Host processor systems may store and retrieve data using a storage device containing a plurality of host interface units (host adapters), disk drives, and disk interface units (disk adapters). Such storage devices are provided, for example, by EMC Corporation of Hopkinton, Mass., and disclosed in U.S. Pat. No. 5,206,939 to Yanai et al., U.S. Pat. No. 5,778,394 to Galtzur et al., U.S. Pat. No. 5,845,147 to Vishlitzky et al., and U.S. Pat. No. 5,857,208 to Ofek. The host systems access the storage device through a plurality of channels provided therewith. Host systems provide data and access control information through the channels of the storage device and the storage device provides data to the host systems also through the channels. The host systems do not address the disk drives of the storage device directly, but rather, access what appears to the host systems as a plurality of logical volumes. The logical volumes may or may not correspond to the actual disk drives.
A cyclic redundancy check (CRC) is an error-detecting code. A CRC-enabled sending/storing device calculates a short, fixed-length binary sequence, known as the CRC code or just CRC, for each block of data and sends or stores the CRC with the data block. When the data block is read or received, the reading/receiving device repeats the calculation; if the new CRC does not match the one calculated earlier, or otherwise indicates an inconsistency, then the data block contains a data error and the reading/receiving device may take corrective action such as rereading or requesting the data block be sent again. The CRC may be 16-bit protection word provided to ensure data integrity per data block in data interchange format (DIF). The computation of the CRC may resemble a long division operation in which the quotient is discarded and the remainder becomes the result, although the arithmetic used is carry-less arithmetic of a finite field. For a general discussion of CRC computations, see “A Tutorial on CRC Computations,” IEEE Micro, Vol. 8, Issue 4, 1988, pp. 62-75, which is incorporated herein by reference.

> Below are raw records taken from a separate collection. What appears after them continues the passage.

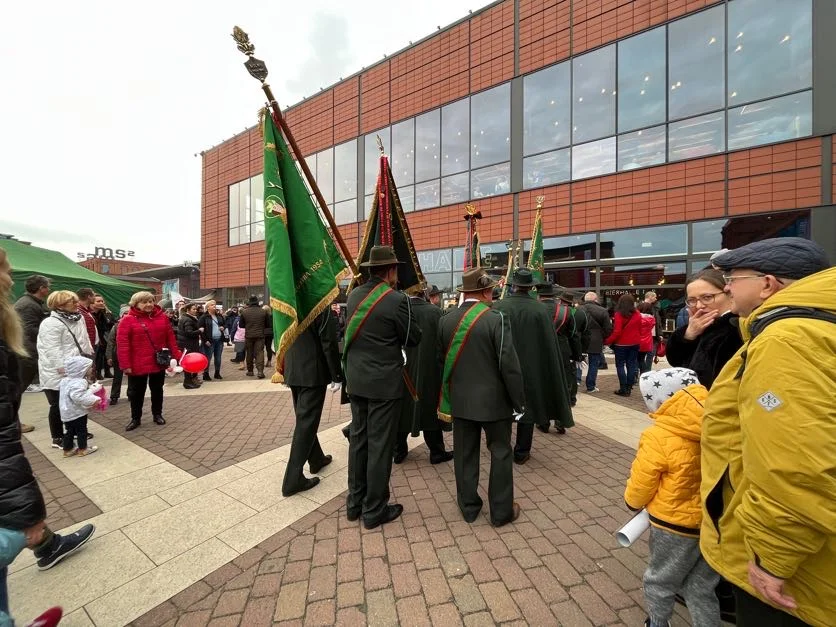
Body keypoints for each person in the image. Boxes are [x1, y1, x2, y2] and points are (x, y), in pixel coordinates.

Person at [700, 238, 834, 626]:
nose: (726, 287)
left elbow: (795, 465)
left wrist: (773, 558)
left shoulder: (787, 340)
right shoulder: (813, 326)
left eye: (732, 278)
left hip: (797, 573)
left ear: (767, 284)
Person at [0, 247, 95, 626]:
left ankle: (47, 546)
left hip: (72, 373)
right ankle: (62, 440)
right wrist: (28, 515)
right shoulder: (47, 320)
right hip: (62, 377)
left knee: (72, 412)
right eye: (4, 269)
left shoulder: (65, 319)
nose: (9, 278)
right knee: (61, 411)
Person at [626, 367, 720, 627]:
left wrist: (632, 503)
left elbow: (642, 481)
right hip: (712, 522)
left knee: (659, 581)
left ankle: (657, 623)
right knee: (700, 586)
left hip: (673, 525)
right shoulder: (719, 424)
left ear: (662, 402)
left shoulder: (658, 436)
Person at [438, 268, 525, 527]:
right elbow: (509, 365)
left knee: (465, 454)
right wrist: (518, 401)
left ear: (464, 293)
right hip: (494, 402)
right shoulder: (496, 318)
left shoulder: (445, 320)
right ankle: (500, 512)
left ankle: (469, 508)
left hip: (461, 400)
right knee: (500, 452)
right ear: (486, 291)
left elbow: (440, 362)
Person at [344, 246, 421, 529]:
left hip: (357, 380)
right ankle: (374, 509)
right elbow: (413, 337)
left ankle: (354, 503)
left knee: (359, 439)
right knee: (379, 445)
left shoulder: (353, 295)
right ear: (390, 270)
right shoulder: (396, 299)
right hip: (383, 383)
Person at [493, 269, 572, 463]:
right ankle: (521, 452)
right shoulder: (540, 311)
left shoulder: (499, 307)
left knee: (501, 407)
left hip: (503, 366)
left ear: (513, 285)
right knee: (526, 410)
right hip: (531, 368)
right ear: (530, 287)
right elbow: (548, 345)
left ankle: (501, 448)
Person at [281, 309, 342, 496]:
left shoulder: (290, 302)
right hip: (313, 372)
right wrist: (336, 374)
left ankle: (316, 459)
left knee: (305, 420)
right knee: (306, 423)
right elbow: (328, 342)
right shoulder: (319, 305)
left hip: (293, 368)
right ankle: (293, 479)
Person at [393, 286, 452, 465]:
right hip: (430, 370)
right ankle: (436, 451)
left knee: (402, 409)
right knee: (430, 409)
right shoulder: (436, 312)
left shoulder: (397, 311)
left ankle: (399, 450)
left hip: (402, 370)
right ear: (423, 293)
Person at [665, 268, 742, 389]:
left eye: (707, 297)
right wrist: (688, 335)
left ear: (729, 294)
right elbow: (676, 361)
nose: (699, 306)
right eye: (692, 300)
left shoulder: (739, 329)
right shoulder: (697, 327)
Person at [37, 290, 95, 448]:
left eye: (77, 301)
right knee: (57, 404)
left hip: (76, 368)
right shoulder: (50, 324)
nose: (77, 304)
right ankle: (57, 437)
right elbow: (51, 350)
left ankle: (76, 431)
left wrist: (89, 357)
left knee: (75, 401)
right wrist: (64, 369)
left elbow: (84, 340)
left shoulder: (78, 318)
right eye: (73, 302)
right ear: (59, 305)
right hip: (57, 372)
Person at [117, 291, 182, 431]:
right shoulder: (127, 320)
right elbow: (122, 344)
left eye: (151, 301)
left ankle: (157, 414)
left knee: (157, 390)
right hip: (137, 362)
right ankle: (136, 418)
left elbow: (170, 338)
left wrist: (176, 355)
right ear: (135, 304)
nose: (148, 304)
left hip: (159, 360)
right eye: (144, 302)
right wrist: (125, 365)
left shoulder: (162, 317)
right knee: (136, 393)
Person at [536, 283, 579, 422]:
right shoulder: (565, 311)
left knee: (542, 385)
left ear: (539, 295)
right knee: (562, 384)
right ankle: (561, 420)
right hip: (561, 349)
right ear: (554, 296)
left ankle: (544, 421)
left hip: (540, 350)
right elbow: (573, 335)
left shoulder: (534, 309)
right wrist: (577, 355)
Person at [13, 274, 50, 432]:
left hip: (26, 351)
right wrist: (49, 329)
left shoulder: (31, 302)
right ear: (41, 288)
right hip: (26, 353)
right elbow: (28, 330)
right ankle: (13, 424)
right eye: (47, 287)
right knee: (17, 389)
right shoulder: (29, 305)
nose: (49, 289)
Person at [59, 356, 101, 457]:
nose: (91, 369)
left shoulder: (65, 380)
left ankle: (67, 449)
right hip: (77, 412)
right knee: (81, 430)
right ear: (81, 369)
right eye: (89, 368)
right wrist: (94, 400)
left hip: (66, 412)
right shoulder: (79, 382)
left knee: (69, 431)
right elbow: (78, 396)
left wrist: (89, 390)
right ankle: (83, 449)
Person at [605, 294, 642, 397]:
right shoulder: (637, 314)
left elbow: (617, 332)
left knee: (620, 365)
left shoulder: (618, 314)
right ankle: (629, 387)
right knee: (631, 365)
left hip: (621, 344)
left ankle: (623, 388)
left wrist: (607, 341)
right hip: (635, 343)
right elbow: (640, 329)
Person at [580, 291, 612, 393]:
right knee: (594, 364)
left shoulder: (578, 309)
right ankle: (591, 386)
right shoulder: (602, 310)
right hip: (596, 339)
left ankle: (576, 381)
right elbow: (608, 328)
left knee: (577, 361)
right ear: (595, 300)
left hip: (580, 339)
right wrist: (603, 337)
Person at [238, 295, 270, 379]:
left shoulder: (244, 312)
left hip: (249, 335)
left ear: (249, 302)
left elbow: (241, 325)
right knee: (260, 352)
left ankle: (250, 371)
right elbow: (268, 324)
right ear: (257, 302)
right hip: (260, 335)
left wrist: (249, 325)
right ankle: (260, 372)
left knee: (249, 353)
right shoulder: (263, 312)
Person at [105, 305, 129, 404]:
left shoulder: (134, 324)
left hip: (131, 354)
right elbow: (111, 342)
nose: (127, 315)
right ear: (121, 315)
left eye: (128, 313)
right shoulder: (116, 326)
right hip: (118, 354)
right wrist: (109, 356)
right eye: (125, 313)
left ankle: (131, 394)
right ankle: (114, 396)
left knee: (132, 377)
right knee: (117, 377)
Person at [176, 303, 203, 390]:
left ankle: (189, 381)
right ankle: (187, 382)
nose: (195, 311)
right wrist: (199, 331)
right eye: (193, 309)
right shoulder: (188, 319)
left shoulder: (185, 318)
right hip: (188, 344)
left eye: (196, 309)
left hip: (186, 344)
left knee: (189, 363)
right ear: (188, 310)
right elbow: (189, 332)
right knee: (189, 363)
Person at [197, 300, 225, 381]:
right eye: (212, 305)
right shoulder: (204, 317)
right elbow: (200, 330)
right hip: (209, 341)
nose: (214, 306)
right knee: (208, 358)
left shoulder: (219, 316)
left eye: (215, 305)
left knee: (218, 357)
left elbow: (224, 323)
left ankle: (217, 373)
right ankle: (206, 374)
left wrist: (223, 327)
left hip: (219, 340)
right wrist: (205, 340)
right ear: (208, 307)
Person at [92, 295, 114, 379]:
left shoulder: (104, 313)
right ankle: (96, 372)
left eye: (102, 301)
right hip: (95, 337)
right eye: (98, 301)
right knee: (97, 356)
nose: (101, 303)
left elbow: (108, 324)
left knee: (105, 354)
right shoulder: (90, 314)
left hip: (103, 336)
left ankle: (106, 371)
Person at [75, 287, 99, 352]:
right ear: (89, 296)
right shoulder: (78, 312)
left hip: (92, 346)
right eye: (94, 295)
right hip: (86, 348)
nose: (95, 297)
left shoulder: (87, 311)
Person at [636, 302, 657, 375]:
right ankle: (644, 375)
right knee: (641, 359)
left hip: (637, 341)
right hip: (647, 342)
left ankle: (635, 375)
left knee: (635, 360)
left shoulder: (637, 318)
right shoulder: (652, 319)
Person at [644, 291, 664, 359]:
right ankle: (644, 369)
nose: (656, 299)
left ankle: (646, 368)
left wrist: (660, 334)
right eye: (654, 297)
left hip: (654, 336)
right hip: (646, 335)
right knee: (644, 356)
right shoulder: (641, 307)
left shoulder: (655, 308)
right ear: (650, 297)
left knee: (651, 354)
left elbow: (658, 322)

In a storage device, a CPU local transfer mode, including I/O and XOR operations, may be provided to allow the CPU to move data between global memory and local control storage spaces for global memory stored locally to the CPU. For I/O data in DIF format, the CPU may check each data block's CRC to verify its integrity. With known CRC computation algorithms, each data block (512 byte) may require at least approximately 350 ns for the CPU to compute the DIF CRC (using, for example, an Intel Core-2 microprocessor). In comparison, the CPU needs only approximately 30 ns to complete a simple data copy (without CRC verification). Thus, the DIF CRC computation for verification may slow down local data transfer by a factor of 10. For example, for a 64K Read-Hit benchmark, the CRC computing may consume 60% (or even higher) of total CPU cycles. Generally, known CRC verification techniques may be unacceptably inefficient when implemented using software.
Accordingly, it would be desirable to provide a system that more efficiently verifies data block CRCs for error detecting and related operations.